Per capirlo bisogna immergersi nel dolore. Ripassare le storie di altri caduti, noti e meno noti. In ordine sparso: il generale dei Carabinieri Carlo Alberto Dalla Chiesa trucidato mentre era in auto con la moglie Emanuela Setti Carraro e l’agente di scorta Domenico Russo; il poliziotto Boris Giuliano, colpito a morte mentre prendeva un caffè al bar; il magistrato Cesare Terranova e il maresciallo Lenin Mancuso freddati in auto come il commissario Antonino “Ninni” Cassarà, con l’agente di scorta Roberto Antiochia al quale va aggiunto l’altro agente di scorta, Natale Mondo, rimasto illeso in quell’attentato ma caduto in un’altra imboscata tre anni dopo; il magistrato Rocco Chinnici, uno dei padri del pool, che una 126 carica di esplosivo ridusse in brandelli con i carabinieri Mario Trapassi e Salvatore Bartolotta e con Stefano Li Sacchi, che come colpa aveva quella di essere il custode dello stabile dove abitava il giudice; il magistrato Gaetano Costa, freddato da 6 colpi di P38 alle spalle mentre sfogliava dei libri su una bancarella in via Cavour a Palermo.
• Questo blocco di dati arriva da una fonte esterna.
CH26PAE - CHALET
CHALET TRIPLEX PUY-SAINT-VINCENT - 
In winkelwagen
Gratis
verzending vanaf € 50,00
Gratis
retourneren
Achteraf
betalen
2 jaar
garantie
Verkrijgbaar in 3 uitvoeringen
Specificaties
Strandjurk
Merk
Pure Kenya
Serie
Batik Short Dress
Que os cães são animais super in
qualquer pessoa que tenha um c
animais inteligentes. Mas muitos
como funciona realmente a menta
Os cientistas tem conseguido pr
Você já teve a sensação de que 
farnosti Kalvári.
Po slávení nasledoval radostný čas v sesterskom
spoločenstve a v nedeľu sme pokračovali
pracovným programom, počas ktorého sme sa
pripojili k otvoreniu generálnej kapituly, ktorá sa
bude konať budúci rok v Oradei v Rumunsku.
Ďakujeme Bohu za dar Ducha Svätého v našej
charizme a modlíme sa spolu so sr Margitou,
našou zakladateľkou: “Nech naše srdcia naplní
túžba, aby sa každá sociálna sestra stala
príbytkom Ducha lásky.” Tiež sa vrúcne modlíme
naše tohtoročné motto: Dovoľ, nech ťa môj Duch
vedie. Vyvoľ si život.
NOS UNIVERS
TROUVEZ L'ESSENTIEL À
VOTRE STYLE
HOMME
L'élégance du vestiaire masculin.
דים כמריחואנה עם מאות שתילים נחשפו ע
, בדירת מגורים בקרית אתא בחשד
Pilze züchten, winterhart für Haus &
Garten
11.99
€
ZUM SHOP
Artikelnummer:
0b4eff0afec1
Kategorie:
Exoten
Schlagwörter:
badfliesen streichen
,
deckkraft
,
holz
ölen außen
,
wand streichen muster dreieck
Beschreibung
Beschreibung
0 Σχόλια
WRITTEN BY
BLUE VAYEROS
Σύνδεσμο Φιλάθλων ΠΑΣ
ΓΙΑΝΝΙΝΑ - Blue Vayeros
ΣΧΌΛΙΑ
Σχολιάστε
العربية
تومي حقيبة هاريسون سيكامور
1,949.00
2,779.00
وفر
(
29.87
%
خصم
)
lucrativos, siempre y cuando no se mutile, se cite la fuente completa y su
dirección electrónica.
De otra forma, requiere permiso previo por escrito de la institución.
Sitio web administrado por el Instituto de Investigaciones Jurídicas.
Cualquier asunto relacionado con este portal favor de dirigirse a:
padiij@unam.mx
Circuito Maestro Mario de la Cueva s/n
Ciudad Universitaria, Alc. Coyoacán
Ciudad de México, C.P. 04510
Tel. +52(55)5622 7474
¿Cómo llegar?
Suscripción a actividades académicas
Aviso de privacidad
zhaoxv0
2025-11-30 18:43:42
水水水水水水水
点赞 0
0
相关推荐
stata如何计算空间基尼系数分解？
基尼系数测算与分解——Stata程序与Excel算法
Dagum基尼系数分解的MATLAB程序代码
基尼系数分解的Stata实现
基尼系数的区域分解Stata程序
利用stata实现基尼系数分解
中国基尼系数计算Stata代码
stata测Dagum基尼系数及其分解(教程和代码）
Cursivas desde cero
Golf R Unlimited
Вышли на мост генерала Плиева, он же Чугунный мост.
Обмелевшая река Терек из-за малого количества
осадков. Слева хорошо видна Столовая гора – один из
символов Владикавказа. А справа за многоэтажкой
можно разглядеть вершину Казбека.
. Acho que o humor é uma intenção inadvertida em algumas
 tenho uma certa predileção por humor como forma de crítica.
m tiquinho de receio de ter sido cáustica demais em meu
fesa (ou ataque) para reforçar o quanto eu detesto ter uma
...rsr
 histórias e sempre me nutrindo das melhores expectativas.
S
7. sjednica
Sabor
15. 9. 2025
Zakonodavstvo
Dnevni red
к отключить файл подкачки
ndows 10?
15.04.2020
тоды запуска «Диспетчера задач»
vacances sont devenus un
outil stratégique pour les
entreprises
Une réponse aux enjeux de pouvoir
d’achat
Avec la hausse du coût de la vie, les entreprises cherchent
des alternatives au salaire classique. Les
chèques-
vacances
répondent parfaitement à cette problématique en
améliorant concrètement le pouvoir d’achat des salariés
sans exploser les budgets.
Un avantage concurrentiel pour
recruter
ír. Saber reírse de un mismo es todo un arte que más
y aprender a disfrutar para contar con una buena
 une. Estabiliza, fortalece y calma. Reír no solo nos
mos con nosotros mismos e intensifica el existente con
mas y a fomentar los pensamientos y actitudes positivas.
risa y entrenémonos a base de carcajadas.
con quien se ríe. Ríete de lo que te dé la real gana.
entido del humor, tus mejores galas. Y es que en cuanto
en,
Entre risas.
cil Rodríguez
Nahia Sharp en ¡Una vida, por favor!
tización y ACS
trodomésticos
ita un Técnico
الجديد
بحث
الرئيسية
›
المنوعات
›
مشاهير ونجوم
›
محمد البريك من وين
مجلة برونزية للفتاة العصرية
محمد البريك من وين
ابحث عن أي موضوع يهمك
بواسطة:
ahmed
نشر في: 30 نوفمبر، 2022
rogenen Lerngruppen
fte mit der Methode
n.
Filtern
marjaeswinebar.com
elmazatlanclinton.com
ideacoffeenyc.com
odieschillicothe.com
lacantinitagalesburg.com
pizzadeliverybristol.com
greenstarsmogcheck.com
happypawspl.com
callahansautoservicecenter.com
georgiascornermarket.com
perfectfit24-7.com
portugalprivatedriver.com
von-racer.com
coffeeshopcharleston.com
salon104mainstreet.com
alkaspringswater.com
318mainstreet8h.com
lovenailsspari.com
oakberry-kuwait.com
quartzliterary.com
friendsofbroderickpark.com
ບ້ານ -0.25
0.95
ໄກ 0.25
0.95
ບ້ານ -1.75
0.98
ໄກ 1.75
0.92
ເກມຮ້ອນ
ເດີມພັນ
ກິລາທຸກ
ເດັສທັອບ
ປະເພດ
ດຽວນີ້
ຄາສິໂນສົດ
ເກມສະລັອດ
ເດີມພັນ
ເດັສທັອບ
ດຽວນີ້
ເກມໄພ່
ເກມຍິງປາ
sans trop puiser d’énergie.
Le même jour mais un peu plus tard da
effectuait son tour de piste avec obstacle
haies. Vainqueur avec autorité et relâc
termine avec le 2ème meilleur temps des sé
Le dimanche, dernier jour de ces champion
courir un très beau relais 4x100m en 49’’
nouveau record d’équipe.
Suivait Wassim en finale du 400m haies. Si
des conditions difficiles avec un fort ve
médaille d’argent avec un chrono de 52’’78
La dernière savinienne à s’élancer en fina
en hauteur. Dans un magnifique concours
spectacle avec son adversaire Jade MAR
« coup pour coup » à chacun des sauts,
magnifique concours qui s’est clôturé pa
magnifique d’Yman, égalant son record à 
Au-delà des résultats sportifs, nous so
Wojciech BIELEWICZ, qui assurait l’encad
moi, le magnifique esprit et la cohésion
E questa è solo una parte dei caduti in una guerra senza confini, dove non ci sono dubbi su chi sta dalla parte della ragione, eppure permane la sensazione è che quella ragione non fosse sufficiente, almeno per qualcuno, per dare un aiuto più concreto e fermo a chi difendeva la giustizia.

C’è un passaggio, nel capitolo intitolato Verminaio ambientato nell’82, in cui Saviano dice:

Sembra che questo Stato sia ammalato, che alcune sue cellule si rivoltino contro di lui, e che il suo sistema immunitario – gli uomini come Costa e Terranova, per esempio – sia un apparato residuale, messo all’angolo dal proprio stesso organismo. Lasciato solo, infiacchito. Eroso passo dopo passo, mutazione dopo mutazione, finché diventa complicato distinguere la parte sana da quella marcia. Il lavoro di sabotaggio delle cellule buone è scientifico e graduale”.

E la domanda amara che, gonfi di rabbia e di commozione, viene da porsi alla fine della lettura è: oggi, decenni dopo quelle vite sacrificate su un ipotetico altare della giustizia, è davvero cambiato qualcosa?